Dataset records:
....................

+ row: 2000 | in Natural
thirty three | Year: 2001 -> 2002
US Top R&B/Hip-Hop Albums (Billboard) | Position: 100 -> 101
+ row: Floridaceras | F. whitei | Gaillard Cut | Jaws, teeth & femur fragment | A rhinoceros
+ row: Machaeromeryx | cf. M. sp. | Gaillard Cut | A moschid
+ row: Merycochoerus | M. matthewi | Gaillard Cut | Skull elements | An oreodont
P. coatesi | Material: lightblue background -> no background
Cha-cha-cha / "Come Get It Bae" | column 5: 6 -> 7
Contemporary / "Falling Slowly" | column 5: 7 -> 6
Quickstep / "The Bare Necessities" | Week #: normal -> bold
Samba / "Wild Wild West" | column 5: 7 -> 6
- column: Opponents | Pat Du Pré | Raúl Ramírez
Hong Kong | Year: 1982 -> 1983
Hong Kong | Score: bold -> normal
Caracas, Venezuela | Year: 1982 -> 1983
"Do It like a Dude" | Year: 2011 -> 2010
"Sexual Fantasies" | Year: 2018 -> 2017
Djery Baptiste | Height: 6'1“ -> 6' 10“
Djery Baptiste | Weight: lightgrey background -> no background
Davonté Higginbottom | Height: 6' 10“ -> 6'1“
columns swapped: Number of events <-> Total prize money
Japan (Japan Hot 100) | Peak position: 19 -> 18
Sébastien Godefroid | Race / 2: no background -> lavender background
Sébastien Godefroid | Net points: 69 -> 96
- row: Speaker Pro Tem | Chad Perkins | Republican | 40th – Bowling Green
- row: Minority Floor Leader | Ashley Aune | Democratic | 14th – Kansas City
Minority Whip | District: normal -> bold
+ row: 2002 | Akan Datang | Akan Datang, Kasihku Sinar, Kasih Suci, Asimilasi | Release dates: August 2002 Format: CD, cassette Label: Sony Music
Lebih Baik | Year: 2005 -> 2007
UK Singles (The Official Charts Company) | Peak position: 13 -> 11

....................

DIRECTION - Copy the listing word for word from its first line through the line that contains "column 5: 6 -> 7", including both ends.

ANSWER -
+ row: 2000 | in Natural
thirty three | Year: 2001 -> 2002
US Top R&B/Hip-Hop Albums (Billboard) | Position: 100 -> 101
+ row: Floridaceras | F. whitei | Gaillard Cut | Jaws, teeth & femur fragment | A rhinoceros
+ row: Machaeromeryx | cf. M. sp. | Gaillard Cut | A moschid
+ row: Merycochoerus | M. matthewi | Gaillard Cut | Skull elements | An oreodont
P. coatesi | Material: lightblue background -> no background
Cha-cha-cha / "Come Get It Bae" | column 5: 6 -> 7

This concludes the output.